Keypoint text descriptions:
════════
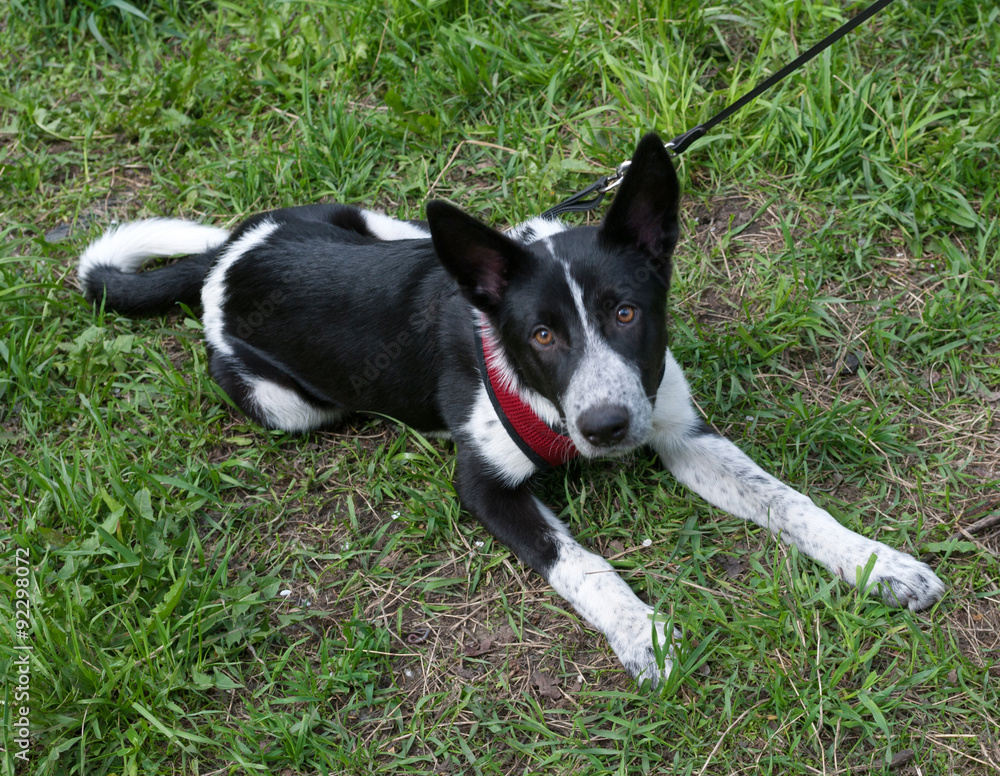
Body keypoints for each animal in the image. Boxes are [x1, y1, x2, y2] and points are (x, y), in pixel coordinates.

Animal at [80, 135, 944, 684]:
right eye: (541, 334)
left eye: (626, 312)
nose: (607, 431)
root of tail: (222, 260)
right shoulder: (484, 486)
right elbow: (581, 563)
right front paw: (642, 634)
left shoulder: (677, 428)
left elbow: (787, 501)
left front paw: (877, 563)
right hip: (287, 404)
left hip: (374, 218)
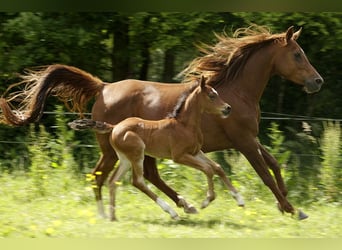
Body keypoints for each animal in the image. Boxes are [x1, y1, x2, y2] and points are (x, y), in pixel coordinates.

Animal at [69, 76, 244, 221]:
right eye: (212, 95)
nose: (228, 108)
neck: (184, 125)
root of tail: (114, 127)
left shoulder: (195, 152)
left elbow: (217, 167)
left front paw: (239, 200)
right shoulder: (179, 156)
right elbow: (208, 169)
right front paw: (207, 201)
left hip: (125, 159)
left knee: (113, 181)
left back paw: (112, 216)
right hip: (137, 153)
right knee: (137, 181)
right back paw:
════════
What you are asked to do:
Reproduce all of the data exactly; the pictures do not belong in the copy.

Worked solution:
Body keypoints for each animal in the image. Boxes are [x1, y1, x2, y2] and points are (x, y), in pixel coordinates.

Animal at [80, 135, 944, 684]:
right eye: (541, 334)
left eye: (626, 312)
nose: (607, 431)
root of tail: (222, 260)
right shoulder: (484, 486)
right elbow: (581, 563)
right front paw: (642, 634)
left shoulder: (677, 428)
left elbow: (787, 501)
left front paw: (877, 563)
right hip: (287, 404)
left hip: (374, 218)
Body keypoints for each animal in the image. Boxes are [x1, y1, x2, y2] and points are (x, y), in pixel coordinates.

Animal at [69, 76, 244, 221]:
right eye: (212, 95)
nose: (228, 108)
neck: (184, 125)
root of tail: (114, 127)
left shoulder: (195, 152)
left elbow: (217, 167)
left front paw: (239, 200)
right shoulder: (179, 156)
right elbow: (208, 169)
right front paw: (207, 201)
left hip: (125, 159)
left knee: (113, 181)
left back paw: (112, 216)
right hip: (137, 153)
right knee: (137, 181)
right back paw:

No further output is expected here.